Rimadyl (carprofen) was approved by the FDA in 1996. By 1998, 39% of all Adverse Drug Experiences (ADEs) the Center for Veterinary Medicine (CVM) received were concerning Rimadyl. That means that almost HALF of ALL health issues claimed were concerning the drug. About 13% of these claims resulted in death. CVM made Pfizer, the maker of Rimadyl, change the warning label on the drug and in all of their marketing they must mention that death is a potential side effect. After receiving these new guidelines, Pfizer pulled their advertising. (1) Unfortunately, when pups are prescribed the drug from their vet, they are often given a dose in a prescription bottle - not the Rimadyl packaging - so none of that important information is passed along.
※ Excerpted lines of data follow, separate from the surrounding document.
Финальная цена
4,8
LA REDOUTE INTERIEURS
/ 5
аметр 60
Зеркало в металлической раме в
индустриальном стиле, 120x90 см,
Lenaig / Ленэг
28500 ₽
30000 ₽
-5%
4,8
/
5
The most common reason for death in dogs on the drug is due to liver damage. Of course there are the most shocking incidences where a human will lose their young companion suddenly to organ failure, and most often these are the cases in which necropsies are performed and reports are made. However, Rimadyl is a drug that is mostly used for arthritic and elderly patients, and when these guys cross over the bridge there generally isn't any continuing investigation as to why. Furthermore, when it comes to an effected elderly dog, sudden liver problems are often seen as a result of aging and other geriatric diseases. These incidences are not reported. (2)
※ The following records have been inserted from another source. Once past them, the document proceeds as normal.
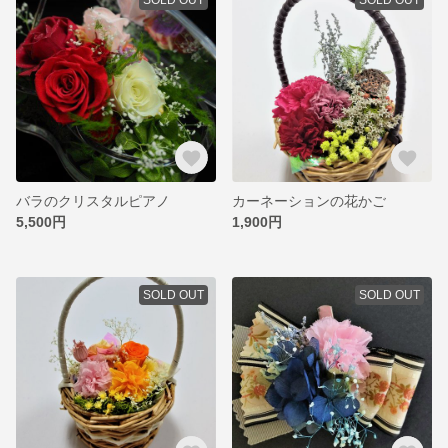
バラのクリスタルピアノ
カーネーションの花かご
5,500円
1,900円
SOLD OUT
SOLD OUT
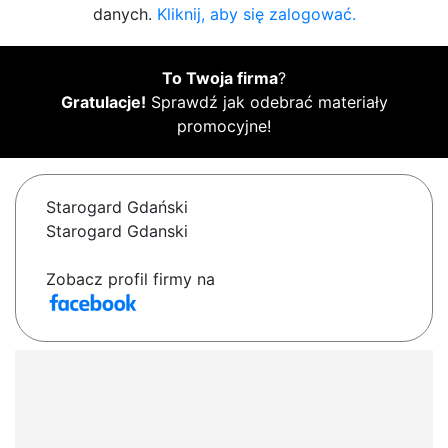
danych.
Kliknij, aby się zalogować.
To Twoja firma
?
Gratulacje!
Sprawdź jak odebrać materiały
promocyjne!
Starogard Gdański
Starogard Gdanski
Zobacz profil firmy na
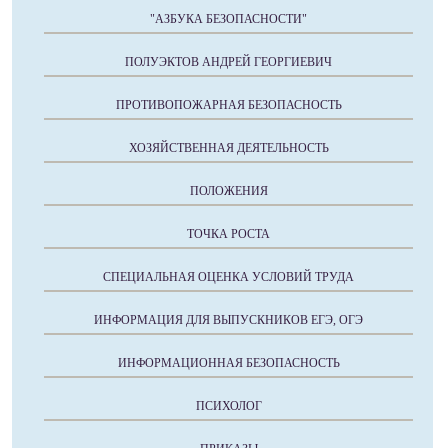
"АЗБУКА БЕЗОПАСНОСТИ"
ПОЛУЭКТОВ АНДРЕЙ ГЕОРГИЕВИЧ
ПРОТИВОПОЖАРНАЯ БЕЗОПАСНОСТЬ
ХОЗЯЙСТВЕННАЯ ДЕЯТЕЛЬНОСТЬ
ПОЛОЖЕНИЯ
ТОЧКА РОСТА
СПЕЦИАЛЬНАЯ ОЦЕНКА УСЛОВИЙ ТРУДА
ИНФОРМАЦИЯ ДЛЯ ВЫПУСКНИКОВ ЕГЭ, ОГЭ
ИНФОРМАЦИОННАЯ БЕЗОПАСНОСТЬ
ПСИХОЛОГ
There are certain breeds that have been found to be more reactive than others. Labs, for example, have one of the highest ADE rates. When the drug was tested on animals it was done predominantly on young beagles, while it is intended mainly for elderly dogs of all breeds. (2) The Senior Dog Project, an online group that is very active in educating about Rimdyl, has a list on their website of the most commonly mentioned breeds in Rimadyl ADE reports. Just keep in mind that this list is most likely skewed by the popularity of certain breeds, but it's something to keep in mind. We know that cocker spaniels are on there!
In 2006 the FDA issued new guidelines for prescribing NSAIDs (Non-Steroidal, Anti-Inflammatory Drugs) to dogs. These additions include blood tests before and periodically during the prescription duration in order to identify a baseline blood reading and then continued testing to detect any changes. It also allows gastrointestinal issues, such as ulcers and perforations to be associated with the drugs, as previously they were considered to be inconclusive - because these side effects were not seen during clinical trials. (3)
The bottom line is that many dogs seem to have benefited from Rimadyl. That being said, there have been many dogs that have suffered from the side effects of the drug, and at a much higher rate than almost any other medication prescribed. So what do we recommend? Just know your stuff. The more information you human has in their head the better the decisions will be concerning you and your health. Sure, there are always good and bad sides to everything, and education is the key to finding a balance. I'm a sensitive boy with a history of iffy kidney numbers, and so the bottle of Rimadyl got a one-way ticket to trashland.